WORK TO COMPLETE
From the records below, please return each line that holds the word "suspiciouslyspecific".

DATA TO PROCESS
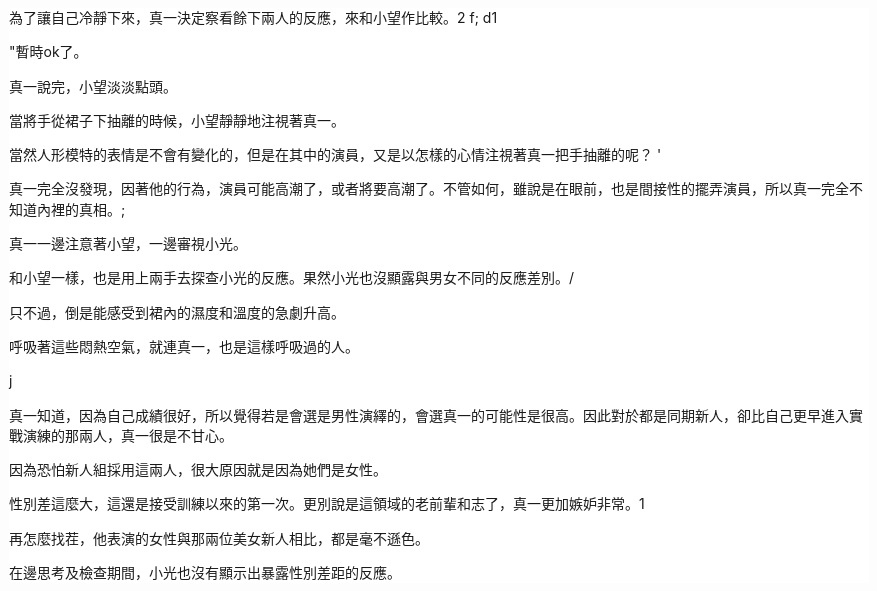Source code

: 



為了讓自己冷靜下來，真一決定察看餘下兩人的反應，來和小望作比較。2 f; d1





"暫時ok了。





真一說完，小望淡淡點頭。





當將手從裙子下抽離的時候，小望靜靜地注視著真一。





當然人形模特的表情是不會有變化的，但是在其中的演員，又是以怎樣的心情注視著真一把手抽離的呢？ '



真一完全沒發現，因著他的行為，演員可能高潮了，或者將要高潮了。不管如何，雖說是在眼前，也是間接性的擺弄演員，所以真一完全不知道內裡的真相。;



真一一邊注意著小望，一邊審視小光。



和小望一樣，也是用上兩手去探查小光的反應。果然小光也沒顯露與男女不同的反應差別。/



只不過，倒是能感受到裙內的濕度和溫度的急劇升高。





呼吸著這些悶熱空氣，就連真一，也是這樣呼吸過的人。

j



真一知道，因為自己成績很好，所以覺得若是會選是男性演繹的，會選真一的可能性是很高。因此對於都是同期新人，卻比自己更早進入實戰演練的那兩人，真一很是不甘心。





因為恐怕新人組採用這兩人，很大原因就是因為她們是女性。





性別差這麼大，這還是接受訓練以來的第一次。更別說是這領域的老前輩和志了，真一更加嫉妒非常。1



再怎麼找茬，他表演的女性與那兩位美女新人相比，都是毫不遜色。



在邊思考及檢查期間，小光也沒有顯示出暴露性別差距的反應。

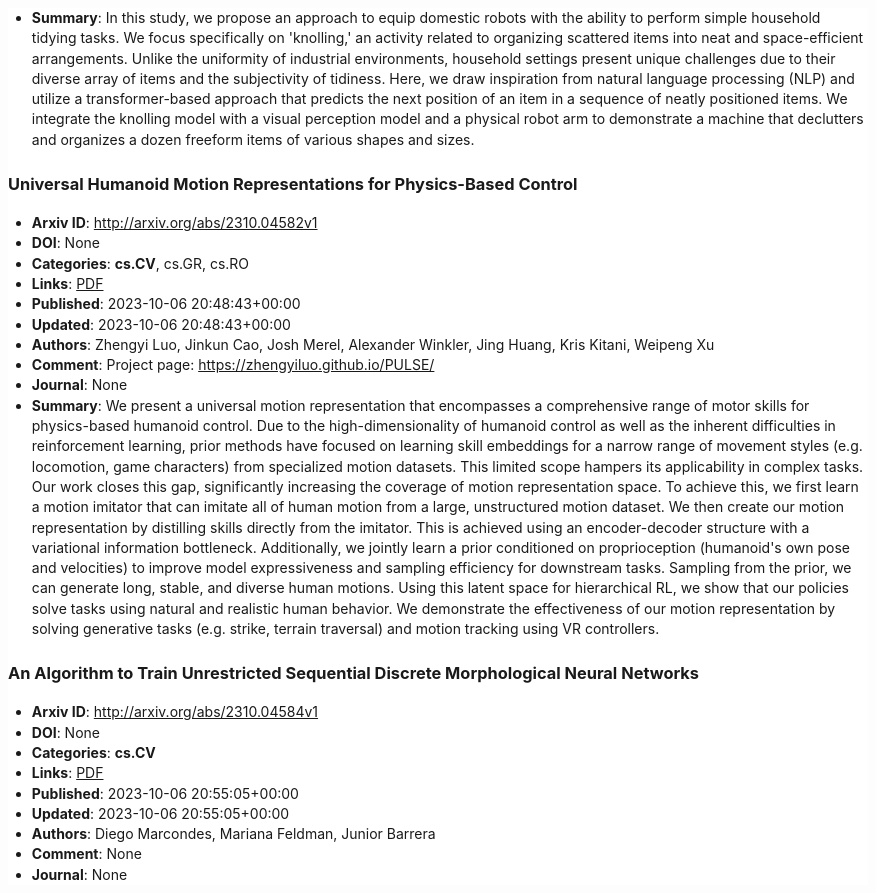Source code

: - **Summary**: In this study, we propose an approach to equip domestic robots with the ability to perform simple household tidying tasks. We focus specifically on 'knolling,' an activity related to organizing scattered items into neat and space-efficient arrangements. Unlike the uniformity of industrial environments, household settings present unique challenges due to their diverse array of items and the subjectivity of tidiness. Here, we draw inspiration from natural language processing (NLP) and utilize a transformer-based approach that predicts the next position of an item in a sequence of neatly positioned items. We integrate the knolling model with a visual perception model and a physical robot arm to demonstrate a machine that declutters and organizes a dozen freeform items of various shapes and sizes.



### Universal Humanoid Motion Representations for Physics-Based Control
- **Arxiv ID**: http://arxiv.org/abs/2310.04582v1
- **DOI**: None
- **Categories**: **cs.CV**, cs.GR, cs.RO
- **Links**: [PDF](http://arxiv.org/pdf/2310.04582v1)
- **Published**: 2023-10-06 20:48:43+00:00
- **Updated**: 2023-10-06 20:48:43+00:00
- **Authors**: Zhengyi Luo, Jinkun Cao, Josh Merel, Alexander Winkler, Jing Huang, Kris Kitani, Weipeng Xu
- **Comment**: Project page: https://zhengyiluo.github.io/PULSE/
- **Journal**: None
- **Summary**: We present a universal motion representation that encompasses a comprehensive range of motor skills for physics-based humanoid control. Due to the high-dimensionality of humanoid control as well as the inherent difficulties in reinforcement learning, prior methods have focused on learning skill embeddings for a narrow range of movement styles (e.g. locomotion, game characters) from specialized motion datasets. This limited scope hampers its applicability in complex tasks. Our work closes this gap, significantly increasing the coverage of motion representation space. To achieve this, we first learn a motion imitator that can imitate all of human motion from a large, unstructured motion dataset. We then create our motion representation by distilling skills directly from the imitator. This is achieved using an encoder-decoder structure with a variational information bottleneck. Additionally, we jointly learn a prior conditioned on proprioception (humanoid's own pose and velocities) to improve model expressiveness and sampling efficiency for downstream tasks. Sampling from the prior, we can generate long, stable, and diverse human motions. Using this latent space for hierarchical RL, we show that our policies solve tasks using natural and realistic human behavior. We demonstrate the effectiveness of our motion representation by solving generative tasks (e.g. strike, terrain traversal) and motion tracking using VR controllers.



### An Algorithm to Train Unrestricted Sequential Discrete Morphological Neural Networks
- **Arxiv ID**: http://arxiv.org/abs/2310.04584v1
- **DOI**: None
- **Categories**: **cs.CV**
- **Links**: [PDF](http://arxiv.org/pdf/2310.04584v1)
- **Published**: 2023-10-06 20:55:05+00:00
- **Updated**: 2023-10-06 20:55:05+00:00
- **Authors**: Diego Marcondes, Mariana Feldman, Junior Barrera
- **Comment**: None
- **Journal**: None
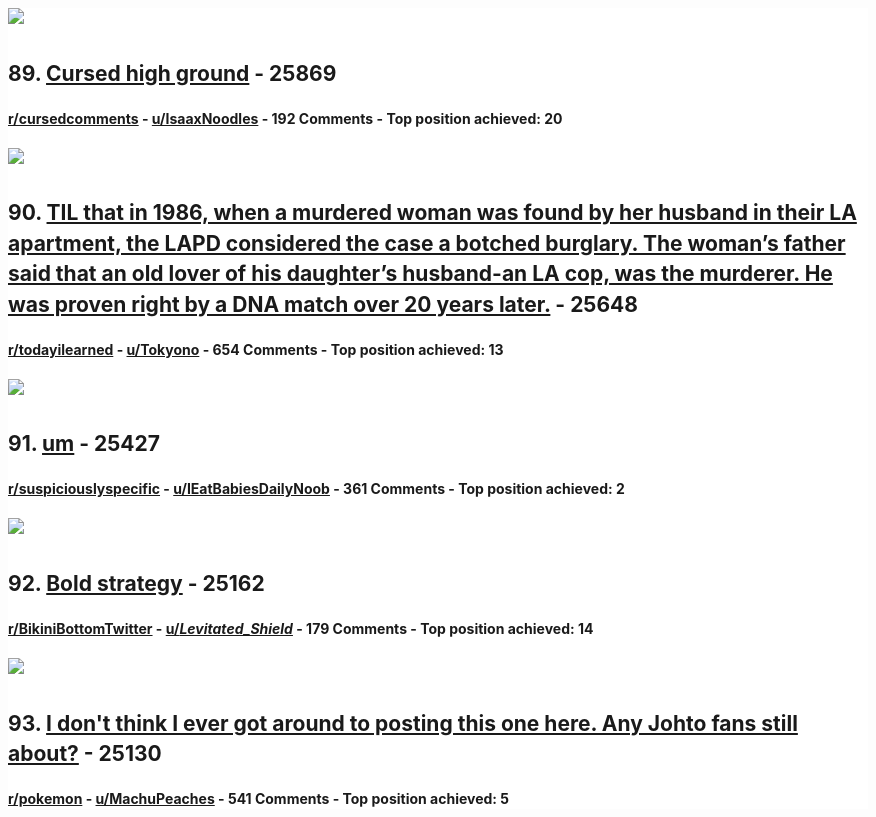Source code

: <a href="https://secure.actblue.com/donate/sanders-for-president?refcode=nvdebate"><img src="https://b.thumbs.redditmedia.com/kFz-RtVk7d1qMYB2wAPVhbgznp1zdlOlf0_AzNXkMvc.jpg"></img></a>

## 89. [Cursed high ground](http://reddit.com/r/cursedcomments/comments/f6nj29/cursed_high_ground/) - 25869
#### [r/cursedcomments](http://reddit.com/r/cursedcomments) - [u/IsaaxNoodles](http://reddit.com/u/IsaaxNoodles) - 192 Comments - Top position achieved: 20

<a href="https://i.redd.it/kyz6gox0a0i41.jpg"><img src="https://a.thumbs.redditmedia.com/0jZevvevykMBHJJEVDhb2zCxREy34kJDXmPAHLO2d58.jpg"></img></a>

## 90. [TIL that in 1986, when a murdered woman was found by her husband in their LA apartment, the LAPD considered the case a botched burglary. The woman’s father said that an old lover of his daughter’s husband-an LA cop, was the murderer. He was proven right by a DNA match over 20 years later.](http://reddit.com/r/todayilearned/comments/f6s4e1/til_that_in_1986_when_a_murdered_woman_was_found/) - 25648
#### [r/todayilearned](http://reddit.com/r/todayilearned) - [u/Tokyono](http://reddit.com/u/Tokyono) - 654 Comments - Top position achieved: 13

<a href="https://en.wikipedia.org/wiki/Murder_of_Sherri_Rasmussen"><img src="https://a.thumbs.redditmedia.com/fcyVqUSecw7yMsSViJ4GWbMJmiby0-XmqJpoxCGqT58.jpg"></img></a>

## 91. [um](http://reddit.com/r/suspiciouslyspecific/comments/f6wyn9/um/) - 25427
#### [r/suspiciouslyspecific](http://reddit.com/r/suspiciouslyspecific) - [u/IEatBabiesDailyNoob](http://reddit.com/u/IEatBabiesDailyNoob) - 361 Comments - Top position achieved: 2

<a href="https://i.redd.it/mvzg89ohc4i41.jpg"><img src="https://b.thumbs.redditmedia.com/gVWix9mZ_XrmNsC3xZa_wFfKNTVZA-khtnl-t9UFn4Q.jpg"></img></a>

## 92. [Bold strategy](http://reddit.com/r/BikiniBottomTwitter/comments/f6vsch/bold_strategy/) - 25162
#### [r/BikiniBottomTwitter](http://reddit.com/r/BikiniBottomTwitter) - [u/_Levitated_Shield_](http://reddit.com/u/_Levitated_Shield_) - 179 Comments - Top position achieved: 14

<a href="https://i.redd.it/zfl8zqqcy3i41.jpg"><img src="https://a.thumbs.redditmedia.com/EIVVWZsryBjPCU2PcZdToJOI2jIrMw6MrjvPng_mTN8.jpg"></img></a>

## 93. [I don't think I ever got around to posting this one here. Any Johto fans still about?](http://reddit.com/r/pokemon/comments/f6ywho/i_dont_think_i_ever_got_around_to_posting_this/) - 25130
#### [r/pokemon](http://reddit.com/r/pokemon) - [u/MachuPeaches](http://reddit.com/u/MachuPeaches) - 541 Comments - Top position achieved: 5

SOLUTION FOR THIS EXERCISE
## 91. [um](http://reddit.com/r/suspiciouslyspecific/comments/f6wyn9/um/) - 25427
#### [r/suspiciouslyspecific](http://reddit.com/r/suspiciouslyspecific) - [u/IEatBabiesDailyNoob](http://reddit.com/u/IEatBabiesDailyNoob) - 361 Comments - Top position achieved: 2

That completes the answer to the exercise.